Political organization in the UK

The Britain Israel Communications and Research Centre (BICOM) is a UK-based organisation which acts to promote awareness of Israel and the Middle East in the United Kingdom. BICOM publishes materials such as briefings and a journal, Fathom, covering the history, economy, culture and politics of Israel, Middle East peace plans, terrorism in the Middle East, UK-Israel relations and foreign policy.

==History==
After the outbreak of the Second Intifada, British Jews founded the Britain Israel Communications and Research Centre (BICOM) to promote a more supportive environment for Israel in the UK, principally through work with the media. In 2005, Ruth Smeeth joined as director of public affairs and campaigns.
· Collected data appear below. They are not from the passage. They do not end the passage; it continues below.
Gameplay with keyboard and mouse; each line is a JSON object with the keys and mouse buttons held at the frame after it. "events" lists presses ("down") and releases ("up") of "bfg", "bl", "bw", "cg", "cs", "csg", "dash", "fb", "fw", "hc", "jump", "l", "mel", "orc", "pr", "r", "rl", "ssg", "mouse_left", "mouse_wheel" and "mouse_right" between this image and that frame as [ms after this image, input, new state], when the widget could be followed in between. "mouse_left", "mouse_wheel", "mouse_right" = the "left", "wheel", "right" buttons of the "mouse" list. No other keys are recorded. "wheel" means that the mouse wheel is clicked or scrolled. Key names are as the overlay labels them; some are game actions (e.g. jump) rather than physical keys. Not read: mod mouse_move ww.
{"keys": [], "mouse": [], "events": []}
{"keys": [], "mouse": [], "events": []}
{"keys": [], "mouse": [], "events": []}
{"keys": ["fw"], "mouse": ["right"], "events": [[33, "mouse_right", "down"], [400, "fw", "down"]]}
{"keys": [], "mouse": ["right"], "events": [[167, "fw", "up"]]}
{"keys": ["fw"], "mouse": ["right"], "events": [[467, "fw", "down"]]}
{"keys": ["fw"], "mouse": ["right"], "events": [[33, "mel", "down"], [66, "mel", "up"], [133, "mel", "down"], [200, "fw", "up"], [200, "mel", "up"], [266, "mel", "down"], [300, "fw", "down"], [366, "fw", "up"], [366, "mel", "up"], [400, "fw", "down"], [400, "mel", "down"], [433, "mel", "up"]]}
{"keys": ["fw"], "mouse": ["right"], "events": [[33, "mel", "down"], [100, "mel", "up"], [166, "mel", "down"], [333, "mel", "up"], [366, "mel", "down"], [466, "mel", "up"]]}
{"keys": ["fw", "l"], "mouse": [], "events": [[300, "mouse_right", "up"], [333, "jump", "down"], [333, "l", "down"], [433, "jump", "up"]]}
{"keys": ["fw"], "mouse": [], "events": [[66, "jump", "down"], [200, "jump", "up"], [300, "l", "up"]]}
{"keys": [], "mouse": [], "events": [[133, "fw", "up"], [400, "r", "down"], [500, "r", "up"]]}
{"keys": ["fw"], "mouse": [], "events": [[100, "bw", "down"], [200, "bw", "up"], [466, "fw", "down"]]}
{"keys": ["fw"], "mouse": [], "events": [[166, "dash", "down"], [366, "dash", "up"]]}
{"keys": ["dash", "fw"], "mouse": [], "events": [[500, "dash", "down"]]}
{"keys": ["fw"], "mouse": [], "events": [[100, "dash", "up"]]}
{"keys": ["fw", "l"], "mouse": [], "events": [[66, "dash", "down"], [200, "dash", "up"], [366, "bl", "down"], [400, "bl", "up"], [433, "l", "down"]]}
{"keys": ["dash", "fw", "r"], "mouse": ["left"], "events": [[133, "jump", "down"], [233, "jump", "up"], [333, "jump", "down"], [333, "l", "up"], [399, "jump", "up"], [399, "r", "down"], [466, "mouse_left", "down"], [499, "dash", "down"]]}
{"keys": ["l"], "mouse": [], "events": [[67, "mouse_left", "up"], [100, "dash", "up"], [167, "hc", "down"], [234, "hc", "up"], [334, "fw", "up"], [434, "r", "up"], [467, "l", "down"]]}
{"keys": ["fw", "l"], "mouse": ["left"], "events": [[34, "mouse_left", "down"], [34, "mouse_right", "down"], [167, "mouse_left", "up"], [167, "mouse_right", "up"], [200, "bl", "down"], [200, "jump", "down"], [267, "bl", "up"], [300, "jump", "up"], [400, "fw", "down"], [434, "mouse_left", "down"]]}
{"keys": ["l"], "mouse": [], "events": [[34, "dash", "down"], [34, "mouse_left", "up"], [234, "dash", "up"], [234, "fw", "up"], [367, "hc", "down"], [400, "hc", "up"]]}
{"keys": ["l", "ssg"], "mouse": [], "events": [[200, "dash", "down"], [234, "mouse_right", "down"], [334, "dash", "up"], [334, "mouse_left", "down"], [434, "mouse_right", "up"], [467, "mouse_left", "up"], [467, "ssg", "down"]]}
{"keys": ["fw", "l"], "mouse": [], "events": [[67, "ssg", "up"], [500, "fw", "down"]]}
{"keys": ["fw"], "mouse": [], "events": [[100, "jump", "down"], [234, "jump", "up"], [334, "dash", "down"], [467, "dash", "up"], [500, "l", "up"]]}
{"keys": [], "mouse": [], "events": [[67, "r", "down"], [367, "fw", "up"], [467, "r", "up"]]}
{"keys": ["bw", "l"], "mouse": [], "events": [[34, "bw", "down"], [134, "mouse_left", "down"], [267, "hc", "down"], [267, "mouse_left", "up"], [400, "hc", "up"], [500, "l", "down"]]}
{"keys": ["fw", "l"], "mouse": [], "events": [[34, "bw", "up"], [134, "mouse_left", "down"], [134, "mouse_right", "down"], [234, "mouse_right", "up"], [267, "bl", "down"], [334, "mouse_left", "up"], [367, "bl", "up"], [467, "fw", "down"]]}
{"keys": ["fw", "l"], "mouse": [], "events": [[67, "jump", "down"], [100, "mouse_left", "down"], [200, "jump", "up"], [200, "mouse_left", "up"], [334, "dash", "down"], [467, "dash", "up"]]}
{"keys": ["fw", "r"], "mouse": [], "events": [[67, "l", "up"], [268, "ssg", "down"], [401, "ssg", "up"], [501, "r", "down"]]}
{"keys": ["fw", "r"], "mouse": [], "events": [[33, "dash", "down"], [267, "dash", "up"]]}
In 2009, it was criticized as "one of the most persistent and slickest media operations in the battle for influence over opinion formers".

==We Believe in Israel==
"We Believe in Israel" is BICOM's pro-Israel advocacy organization in the United Kingdom. Its director, announced in July 2024, is Ido Dimri. "We Believe in Israel" provides learning materials to both the Board of Deputies of British Jews and the United Synagogue. It is a member of the Jewish Leadership Council.

==Fathom journal==
In November 2012, BICOM launched Fathom, a quarterly online scholarly journal edited by Professor Alan Johnson and deputy edited by scholar Toby Greene. According to Johnson. the journal would present a wide range of voices and seek to "paint an honest and nuanced portrait of Israel as it is, even if not always flattering." As of 2014, Fathom had 30,000 readers, mostly in the UK, but also in Europe, the United States, and Israel. As an adjunct to the journal, BICOM ran Fathom seminars for members of the think tank community, academics, and policymakers.

Contributors to Fathom include journalists David Landau and Aluf Benn of Haaretz, Dave Rich, scholar David Hirsh, and author Steven Lee Beeber.

Martin Sherman of the Israel Institute for Strategic Studies accused Fathom in 2016 of "stifling debate" by refusing to publish articles by writers who oppose the two-state solution from an Israeli right wing perspective.